WORK INSTRUCTION: The material below contains a line with "Bathurst: 31.24 -> 37" and a line with "Blacktown: 21.62 -> 28.3". Copy exactly those two lines and all lines between them.

DATA TO USE:

┄┄┄┄┄┄┄┄┄┄┄┄┄┄┄┄┄┄┄┄

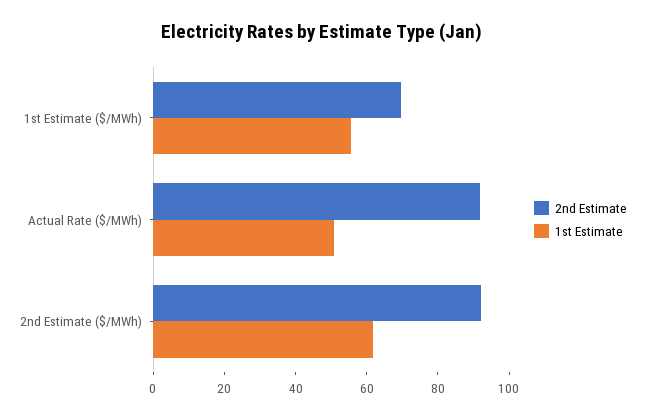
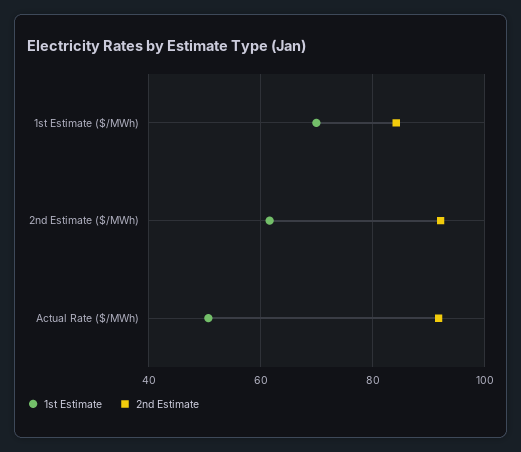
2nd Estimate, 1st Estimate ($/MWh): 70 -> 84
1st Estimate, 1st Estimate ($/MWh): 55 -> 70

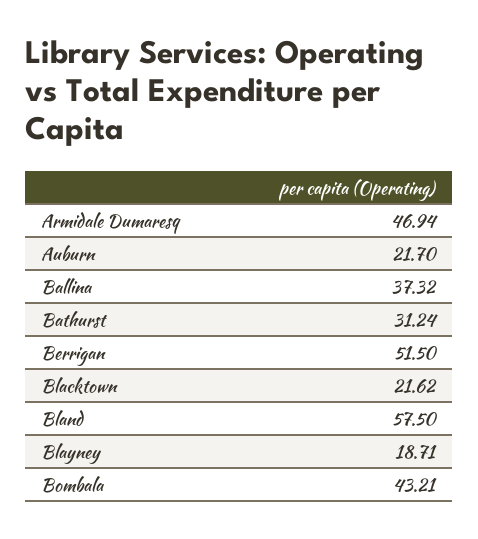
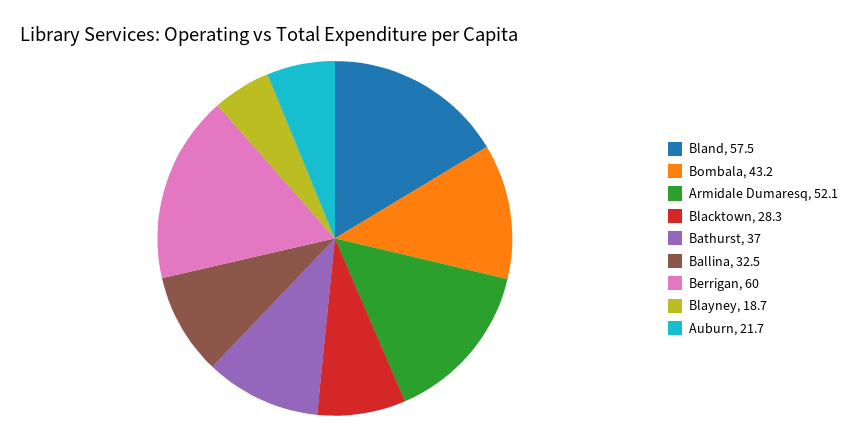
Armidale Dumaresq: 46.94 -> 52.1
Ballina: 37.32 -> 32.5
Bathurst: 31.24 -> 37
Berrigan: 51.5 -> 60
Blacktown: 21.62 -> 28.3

┄┄┄┄┄┄┄┄┄┄┄┄┄┄┄┄┄┄┄┄

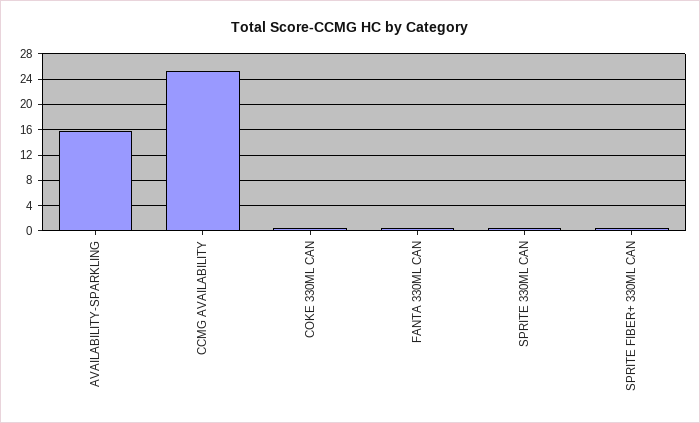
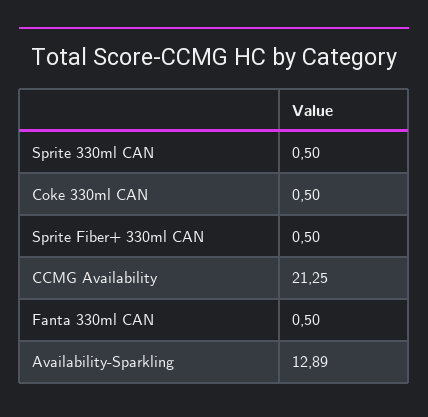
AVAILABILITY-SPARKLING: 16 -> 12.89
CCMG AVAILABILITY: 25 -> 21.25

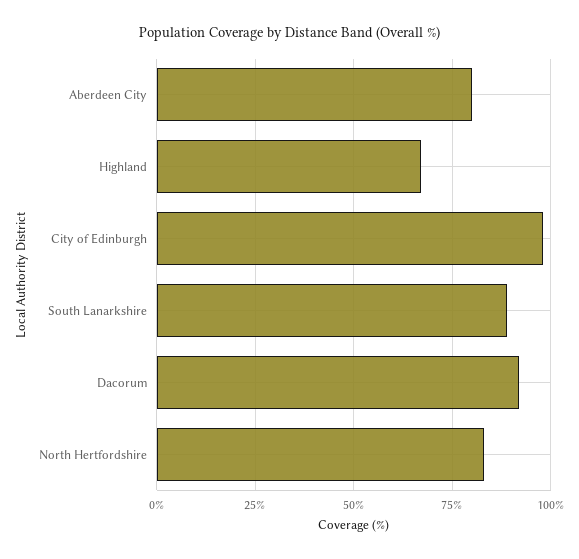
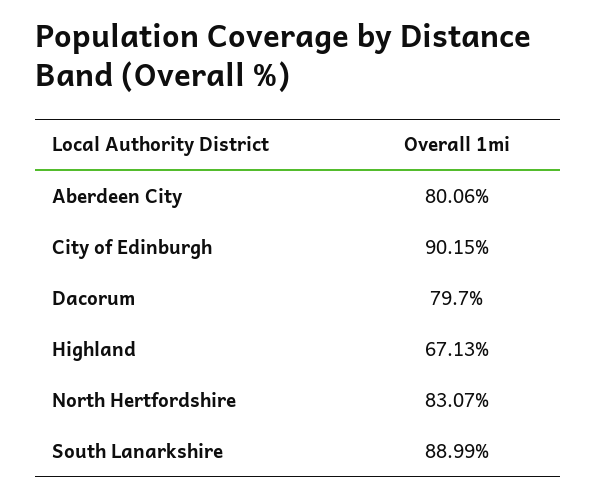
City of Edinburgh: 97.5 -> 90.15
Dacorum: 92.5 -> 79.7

┄┄┄┄┄┄┄┄┄┄┄┄┄┄┄┄┄┄┄┄

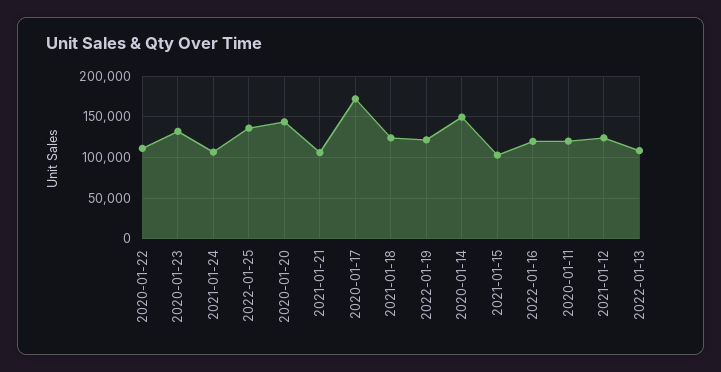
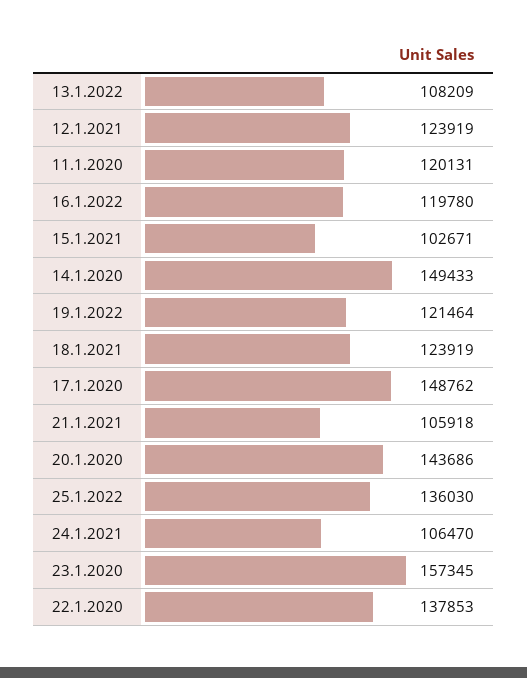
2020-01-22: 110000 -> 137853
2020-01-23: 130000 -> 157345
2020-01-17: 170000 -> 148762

┄┄┄┄┄┄┄┄┄┄┄┄┄┄┄┄┄┄┄┄

THE COMPLETED TASK:
Bathurst: 31.24 -> 37
Berrigan: 51.5 -> 60
Blacktown: 21.62 -> 28.3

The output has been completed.